# DOCUMENT SEGMENT

---*---

An $8 hit from the desert of Spain
'01 Viña Salvana deliciously ripe, balanced wine to enjoy
In wine, you never know what — or who — you’ll run into, which is part of what makes it so exciting. Case in point: finding an unusually good, $8 bottle of red on a recent evening was purely a matter of chance as I wandered into my neighborhood wine shop with no idea what I might walk out with.
As I looked over the shelves of wines from Spain at Martin Brothers in New York, a young man approached and started pointing out bottles he thought I should try. Among them was the 2001 Viña Salvana from Spain’s Almería region.
The man in the store, it turned out, was 26-year-old Patrick Mata, who represents and promotes Spanish wines that he discovers with a partner, Alberto Orte (you’ll see their names in tiny type on the back label). Judging by Viña Salvana and a couple of others I’ve tried, he is worth watching.
![]() |
Viña Salvana is made by Bodegas Agrosol, a 490-acre vineyard that is pretty much the only game in town when it comes to wine in Almería, a desert region in southeast Spain that no one talks about — yet. Wine like Viña Salvana should change that.

---*---

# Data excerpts
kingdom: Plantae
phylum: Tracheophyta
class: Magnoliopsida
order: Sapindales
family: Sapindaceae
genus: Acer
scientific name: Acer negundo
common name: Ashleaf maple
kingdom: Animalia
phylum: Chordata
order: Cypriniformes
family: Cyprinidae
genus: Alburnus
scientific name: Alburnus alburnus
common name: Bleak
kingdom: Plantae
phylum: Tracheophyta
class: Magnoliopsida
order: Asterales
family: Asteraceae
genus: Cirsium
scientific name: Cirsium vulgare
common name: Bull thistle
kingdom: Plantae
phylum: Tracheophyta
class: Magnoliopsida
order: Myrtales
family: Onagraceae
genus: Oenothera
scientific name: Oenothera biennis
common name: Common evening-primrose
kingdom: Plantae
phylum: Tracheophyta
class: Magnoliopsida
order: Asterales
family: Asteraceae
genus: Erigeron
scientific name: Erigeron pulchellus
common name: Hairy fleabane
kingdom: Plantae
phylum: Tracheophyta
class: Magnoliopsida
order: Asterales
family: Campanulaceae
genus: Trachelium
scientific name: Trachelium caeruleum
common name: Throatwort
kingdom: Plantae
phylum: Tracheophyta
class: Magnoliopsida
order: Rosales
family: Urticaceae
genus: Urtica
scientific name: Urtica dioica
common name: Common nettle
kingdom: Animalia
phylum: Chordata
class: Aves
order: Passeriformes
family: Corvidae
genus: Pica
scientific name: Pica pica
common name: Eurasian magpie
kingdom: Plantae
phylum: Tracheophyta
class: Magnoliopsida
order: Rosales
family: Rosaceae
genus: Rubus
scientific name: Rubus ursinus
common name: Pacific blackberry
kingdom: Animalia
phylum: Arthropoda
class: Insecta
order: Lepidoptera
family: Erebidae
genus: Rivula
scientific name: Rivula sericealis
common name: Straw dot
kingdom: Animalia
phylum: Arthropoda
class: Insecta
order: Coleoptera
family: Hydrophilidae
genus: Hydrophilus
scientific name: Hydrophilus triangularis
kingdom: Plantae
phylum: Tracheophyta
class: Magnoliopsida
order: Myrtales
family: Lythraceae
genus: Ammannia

---*---

# SHORT PROBLEM
According to the wine review, which company makes Viña Salvana?

# TASK SOLUTION
Bodegas Agrosol